> EXERCISE GOAL:
Only the lines below from the one that contains "przedmiotów." through the one that contains "Hochfelden (67)" should appear in your answer, exact and without pictures.
☆ ☆ ☆ ☆ ☆
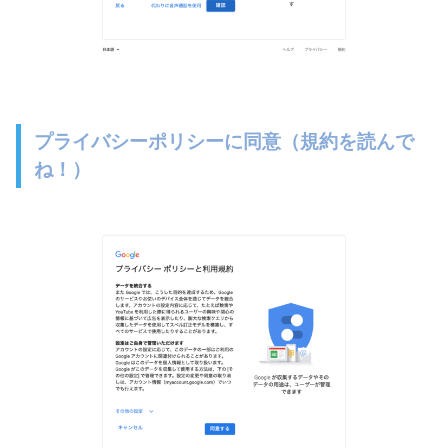
プライバシーポリシーに同意（規約を読んで
ね！）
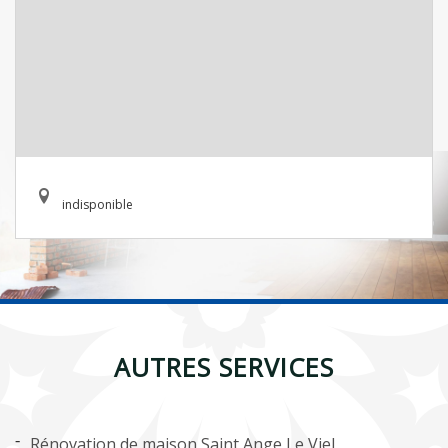
indisponible
AUTRES SERVICES
Rénovation de maison Saint Ange Le Viel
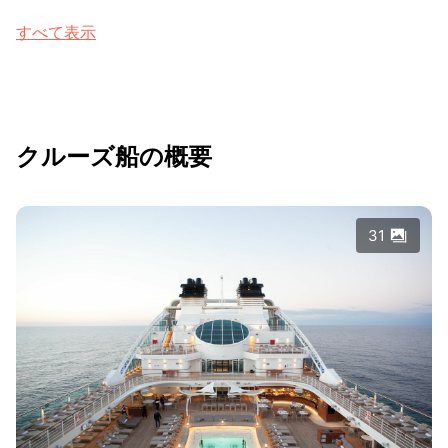
すべて表示
クルーズ船の概要
31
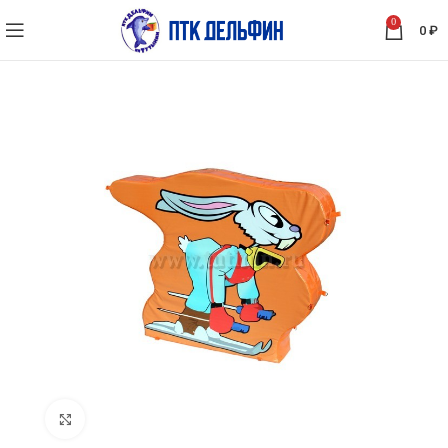
0
0
₽
Нажмите, чтобы увеличить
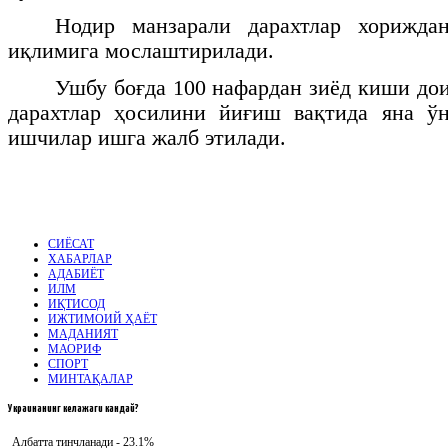
Нодир манзарали дарахтлар хорижда
иқлимига мослаштирилади.
Ушбу боғда 100 нафардан зиёд киши до
дарахтлар ҳосилини йиғиш вақтида яна ў
ишчилар ишга жалб этилади.
СИЁСАТ
ХАБАРЛАР
АДАБИЁТ
ИЛМ
ИҚТИСОД
ИЖТИМОИЙ ҲАЁТ
МАДАНИЯТ
МАОРИФ
СПОРТ
МИНТАҚАЛАР
Украинанинг
келажаги кандай?
Албатта тинчланади - 23.1%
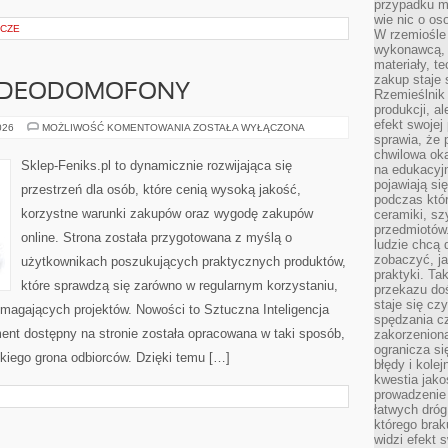
przypadku ma
wie nic o o
ICZE
W rzemiośle
wykonawcą, 
materiały, t
zakup staje 
WIDEODOMOFONY
Rzemieślnik
produkcji, a
efekt swojej 
MONITORING
026
MOŻLIWOŚĆ KOMENTOWANIA
ZOSTAŁA WYŁĄCZONA
I
sprawia, że 
WIDEODOMOFONY
chwilowa ok
Sklep-Feniks.pl to dynamicznie rozwijająca się
na edukacyj
pojawiają się
przestrzeń dla osób, które cenią wysoką jakość,
podczas któ
korzystne warunki zakupów oraz wygodę zakupów
ceramiki, sz
przedmiotów.
online. Strona została przygotowana z myślą o
ludzie chcą 
zobaczyć, ja
użytkownikach poszukujących praktycznych produktów,
praktyki. T
które sprawdzą się zarówno w regularnym korzystaniu,
przekazu doś
staje się cz
wymagających projektów. Nowości to Sztuczna Inteligencja
spędzania c
tyment dostępny na stronie została opracowana w taki sposób,
zakorzeniona
ogranicza się
kiego grona odbiorców. Dzięki temu […]
błędy i kole
kwestia jak
prowadzenie 
łatwych dró
którego brak
widzi efekt 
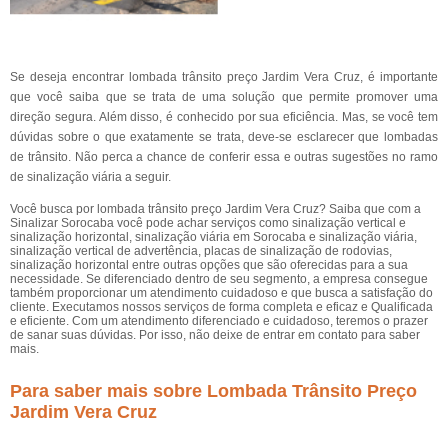
Se deseja encontrar lombada trânsito preço Jardim Vera Cruz, é importante
que você saiba que se trata de uma solução que permite promover uma
direção segura. Além disso, é conhecido por sua eficiência. Mas, se você tem
dúvidas sobre o que exatamente se trata, deve-se esclarecer que lombadas
de trânsito. Não perca a chance de conferir essa e outras sugestões no ramo
de sinalização viária a seguir.
Você busca por lombada trânsito preço Jardim Vera Cruz? Saiba que com a
Sinalizar Sorocaba você pode achar serviços como sinalização vertical e
sinalização horizontal, sinalização viária em Sorocaba e sinalização viária,
sinalização vertical de advertência, placas de sinalização de rodovias,
sinalização horizontal entre outras opções que são oferecidas para a sua
necessidade. Se diferenciado dentro de seu segmento, a empresa consegue
também proporcionar um atendimento cuidadoso e que busca a satisfação do
cliente. Executamos nossos serviços de forma completa e eficaz e Qualificada
e eficiente. Com um atendimento diferenciado e cuidadoso, teremos o prazer
de sanar suas dúvidas. Por isso, não deixe de entrar em contato para saber
mais.
Para saber mais sobre Lombada Trânsito Preço
Jardim Vera Cruz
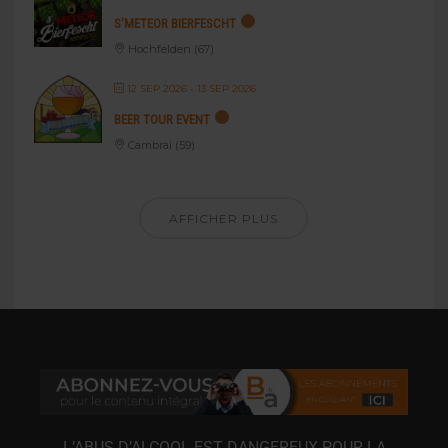
S’METEOR BIERFESCHT
Hochfelden (67)
12 SEP 2026
- 13 SEP 2026
BEER TOUR EVENT
Cambrai (59)
AFFICHER PLUS
L’ABUS D’ALCOOL EST DANGEREUX POUR LA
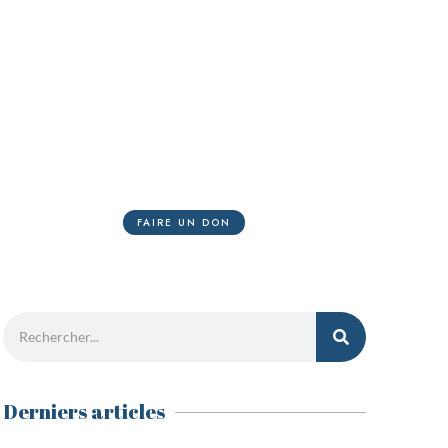
Nous avons besoin de votre
soutien
La Voie romaine nécessite une logistique de grande
ampleur qui engendre des coûts financiers
importants.
FAIRE UN DON
Derniers articles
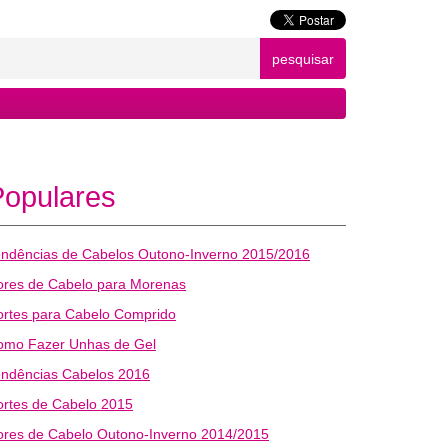
pesquisar
Populares
endências de Cabelos Outono-Inverno 2015/2016
ores de Cabelo para Morenas
ortes para Cabelo Comprido
omo Fazer Unhas de Gel
endências Cabelos 2016
rtes de Cabelo 2015
ores de Cabelo Outono-Inverno 2014/2015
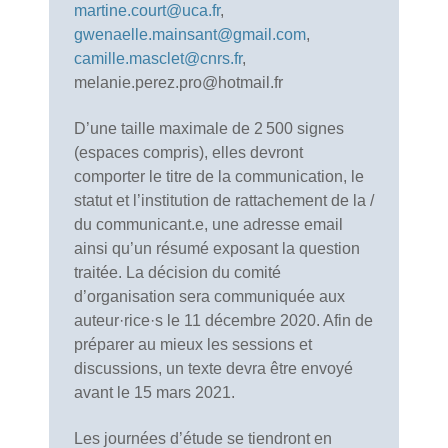
martine.court@uca.fr
,
gwenaelle.mainsant@gmail.com
,
camille.masclet@cnrs.fr
,
melanie.perez.pro@hotmail.fr
D’une taille maximale de 2 500 signes
(espaces compris), elles devront
comporter le titre de la communication, le
statut et l’institution de rattachement de la /
du communicant.e, une adresse email
ainsi qu’un résumé exposant la question
traitée. La décision du comité
d’organisation sera communiquée aux
auteur·rice·s le 11 décembre 2020. Afin de
préparer au mieux les sessions et
discussions, un texte devra être envoyé
avant le 15 mars 2021.
Les journées d’étude se tiendront en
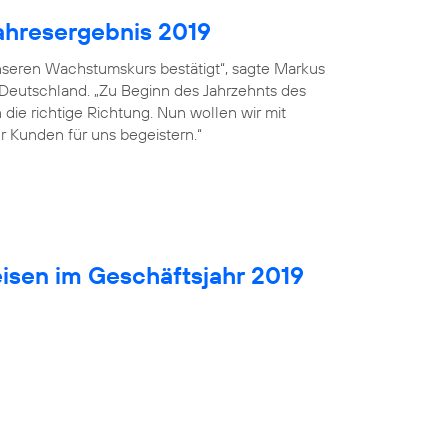
ahresergebnis 2019
seren Wachstumskurs bestätigt“, sagte Markus
 Deutschland. „Zu Beginn des Jahrzehnts des
die richtige Richtung. Nun wollen wir mit
r Kunden für uns begeistern.“
isen im Geschäftsjahr 2019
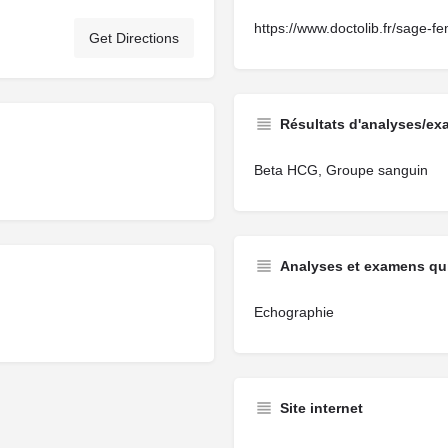
https://www.doctolib.fr/sage-
Get Directions
Résultats d'analyses/ex
Beta HCG, Groupe sanguin
Analyses et examens qui
Echographie
Site internet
☆ ☆ ☆ ☆ ☆
> YOUR SOLUTION:
przedmiotów.
online. Strona została przygotowana z myślą o
ludzie chcą 
zobaczyć, ja
użytkownikach poszukujących praktycznych produktów,
praktyki. T
które sprawdzą się zarówno w regularnym korzystaniu,
przekazu doś
staje się cz
wymagających projektów. Nowości to Sztuczna Inteligencja
spędzania c
tyment dostępny na stronie została opracowana w taki sposób,
zakorzeniona
ogranicza się
kiego grona odbiorców. Dzięki temu […]
błędy i kole
kwestia jak
prowadzenie 
łatwych dró
którego brak
widzi efekt 
Se deseja encontrar lombada trânsito preço Jardim Vera Cruz, é importante
que você saiba que se trata de uma solução que permite promover uma
direção segura. Além disso, é conhecido por sua eficiência. Mas, se você tem
dúvidas sobre o que exatamente se trata, deve-se esclarecer que lombadas
de trânsito. Não perca a chance de conferir essa e outras sugestões no ramo
de sinalização viária a seguir.
Você busca por lombada trânsito preço Jardim Vera Cruz? Saiba que com a
Sinalizar Sorocaba você pode achar serviços como sinalização vertical e
sinalização horizontal, sinalização viária em Sorocaba e sinalização viária,
sinalização vertical de advertência, placas de sinalização de rodovias,
sinalização horizontal entre outras opções que são oferecidas para a sua
necessidade. Se diferenciado dentro de seu segmento, a empresa consegue
também proporcionar um atendimento cuidadoso e que busca a satisfação do
cliente. Executamos nossos serviços de forma completa e eficaz e Qualificada
e eficiente. Com um atendimento diferenciado e cuidadoso, teremos o prazer
de sanar suas dúvidas. Por isso, não deixe de entrar em contato para saber
mais.
Para saber mais sobre Lombada Trânsito Preço
Jardim Vera Cruz
S’METEOR BIERFESCHT
Hochfelden (67)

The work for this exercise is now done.